» AIM OF THE TASK:
Copy the text from all the data below, replacing every "Nationale-Nederlanden" with "NN Group" and changing nothing else. Leave the pictures out of your answer.

(Saved entries)
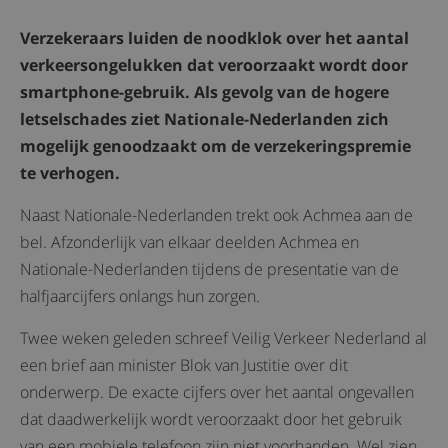
Verzekeraars luiden de noodklok over het aantal
verkeersongelukken dat veroorzaakt wordt door
smartphone-gebruik. Als gevolg van de hogere
letselschades ziet Nationale-Nederlanden zich
mogelijk genoodzaakt om de verzekeringspremie
te verhogen.
Naast Nationale-Nederlanden trekt ook Achmea aan de
bel. Afzonderlijk van elkaar deelden Achmea en
Nationale-Nederlanden tijdens de presentatie van de
halfjaarcijfers onlangs hun zorgen.
Twee weken geleden schreef Veilig Verkeer Nederland al
een brief aan minister Blok van Justitie over dit
onderwerp. De exacte cijfers over het aantal ongevallen
dat daadwerkelijk wordt veroorzaakt door het gebruik
van een mobiele telefoon zijn niet voorhanden. Wel zien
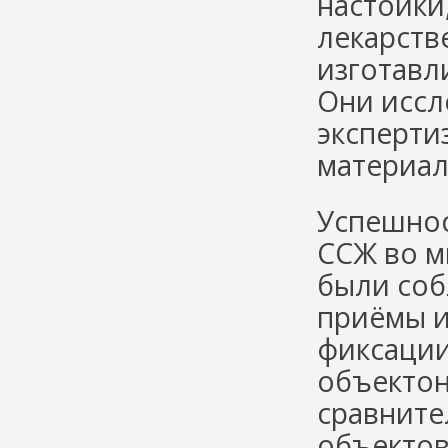
настойки
лекарств
изготавл
Они иссл
экспертиз
материал
Успешнос
ССЖ во м
были соб
приёмы и
фиксации
объектон
сравните
объектов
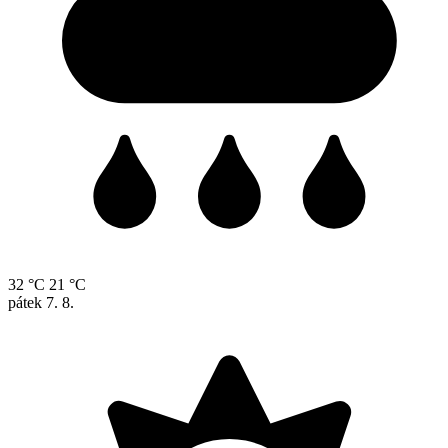
32 °C
21 °C
pátek
7. 8.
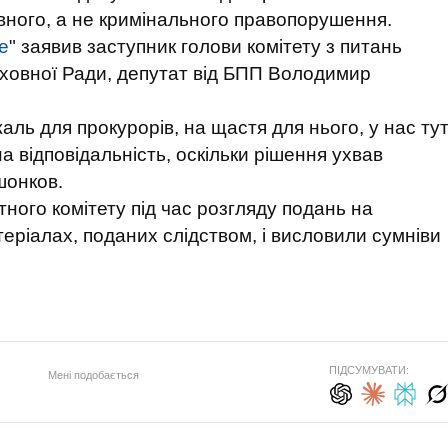
ивного, а не кримінального правопорушення.
e
" заявив заступник голови комітету з питань
рховної Ради, депутат від БПП Володимир
аль для прокурорів, на щастя для нього, у нас ту
а відповідальність, оскільки рішення ухвав
шонков.
ного комітету під час розгляду подань на
теріалах, поданих слідством, і висловили сумніви
ПІДСУМУВАТИ:
Мені подобається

» WRITTEN REPLY:
Verzekeraars luiden de noodklok over het aantal
verkeersongelukken dat veroorzaakt wordt door
smartphone-gebruik. Als gevolg van de hogere
letselschades ziet NN Group zich
mogelijk genoodzaakt om de verzekeringspremie
te verhogen.
Naast NN Group trekt ook Achmea aan de
bel. Afzonderlijk van elkaar deelden Achmea en
NN Group tijdens de presentatie van de
halfjaarcijfers onlangs hun zorgen.
Twee weken geleden schreef Veilig Verkeer Nederland al
een brief aan minister Blok van Justitie over dit
onderwerp. De exacte cijfers over het aantal ongevallen
dat daadwerkelijk wordt veroorzaakt door het gebruik
van een mobiele telefoon zijn niet voorhanden. Wel zien
настойки
лекарств
изготавл
Они иссл
экспертиз
материал
Успешнос
ССЖ во м
были соб
приёмы и
фиксации
объектон
сравните
объектов
32 °C
21 °C
pátek
7. 8.
ивного, а не кримінального правопорушення.
e
" заявив заступник голови комітету з питань
рховної Ради, депутат від БПП Володимир
аль для прокурорів, на щастя для нього, у нас ту
а відповідальність, оскільки рішення ухвав
шонков.
ного комітету під час розгляду подань на
теріалах, поданих слідством, і висловили сумніви
ПІДСУМУВАТИ:
Мені подобається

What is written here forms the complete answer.